В раю теперь и мы, ибо проповедник-доминиканец в Сан-Дзаниполо, гордящийся своей непорочностью, откровенно упивается собственным голосом, и это жестокая ошибка, потому что голосок у него тонкий и гнусавый, скорее отупляющий его слушателей, нежели наставляющий их на путь спасения. Проходит десять минут, и головы прихожан постарше уже поникают, подбородки упираются в грудь. А когда раздается храп, оживляются богатые девицы, они сдвигают покрывала и, в то время как их мамаши изнывают под тяжестью обильных библейских изречений, мечут вокруг себя взгляды, подобные робким стрелам Купидона.
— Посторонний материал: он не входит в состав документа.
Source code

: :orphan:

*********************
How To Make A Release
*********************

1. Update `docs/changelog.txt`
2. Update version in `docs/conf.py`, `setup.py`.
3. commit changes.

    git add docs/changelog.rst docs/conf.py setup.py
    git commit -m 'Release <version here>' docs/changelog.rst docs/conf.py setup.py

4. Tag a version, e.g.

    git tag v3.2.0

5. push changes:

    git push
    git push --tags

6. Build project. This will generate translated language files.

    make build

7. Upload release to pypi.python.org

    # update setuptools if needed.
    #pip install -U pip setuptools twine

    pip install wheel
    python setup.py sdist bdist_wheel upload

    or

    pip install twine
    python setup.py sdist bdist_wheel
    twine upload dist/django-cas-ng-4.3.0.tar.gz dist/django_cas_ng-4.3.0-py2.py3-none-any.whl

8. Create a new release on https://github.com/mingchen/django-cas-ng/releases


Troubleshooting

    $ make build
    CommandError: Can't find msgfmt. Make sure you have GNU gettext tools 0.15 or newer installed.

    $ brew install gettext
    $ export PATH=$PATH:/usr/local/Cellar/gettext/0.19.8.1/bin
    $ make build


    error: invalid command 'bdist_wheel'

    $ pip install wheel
Все это многоголовое трепетание служит великолепной ширмой для более важных дел. Пока моя госпожа не сводит орлиного ока с женщин, я зорко наблюдаю за мужчинами и стараюсь угадать, что творится у них в головах, пытаюсь представить себя самого на месте кого-нибудь из них.
Я останавливаю выбор на одном из них, которого приметил, когда он только входил в церковь. Он высок (я тоже был бы высок, родись я сызнова), широк в обхвате, на вид ему лет сорок, и если судить по одежде, он принадлежит к правящему воронью: рукава черного плаща оторочены соболем, а жена грузна и массивна, будто широкая двуспальная кровать. Я мысленно усаживаюсь на его место. Впереди, слева от меня — одна из темноволосых куртизанок. Я всегда хожу на мессу в Дзани-поло. Если дела пойдут хорошо, я надеюсь пожертвовать этой церкви небольшой алтарь, а когда пробьет час, меня непременно здесь похоронят. Я хожу на исповедь каждый месяц, и мне отпускают грехи. Я никогда не забываю благодарить Господа за удачу в торговых делах и уделяю Ему от своего богатства, а он мне взамен помогает получать новые барыши. Сегодня утром я размышлял о крестных муках Спасителя, а потом молился о том, чтобы цена на серебро оставалась высокой, чтобы я смог внести свою долю в снаряжение нового судна, которое весной отправится в Тунис. Лишь в этом случае мне удастся собрать приличное приданое для второй дочери, которая созревает день ото дня, а значит, ее следует оберегать от порчи — ведь молодые мужчины пылают таким вожделением к запретным изгибам юных женских тел. Да порой и не очень молодые — ведь там таится такая сладость…
Ага — вот оно! Так оно и происходит: мало-помалу, шаг за шагом, мысли соскальзывают от духовного к плотскому. Воздух в церкви делается спертым, а проповедник все бубнит и бубнит. Меняю позу, чтобы тело не затекало, и вдруг замечаю ее в пяти или шести рядах от себя. Она сидит, стройная, возвышаясь над морем сгорбленных плеч, ее красивая голова словно плывет в воздухе. Конечно, я знал, что она там сидит, — я же сразу заметил ее, как только она вошла, как ее можно было не заметить? — но я дал себе слово, что сегодня не стану… что ж теперь поделаешь? У нас с Богом давно уговор: изредка мужчина должен доставлять себе небольшое удовольствие. Теперь я украдкой разглядываю ее. Она и в самом деле красавица. Медные волосы — как сладострастно они будут смотреться, если их пустить водопадом по спине, — золотистая кожа, полные губы, а вот и обнаженное тело мелькает, прежде чем она успевает поправить покрывало, соскользнувшее на грудь. О, да она так прекрасна, что можно подумать, сам Господь усадил ее туда, чтобы я мог полюбоваться совершенством Его творения!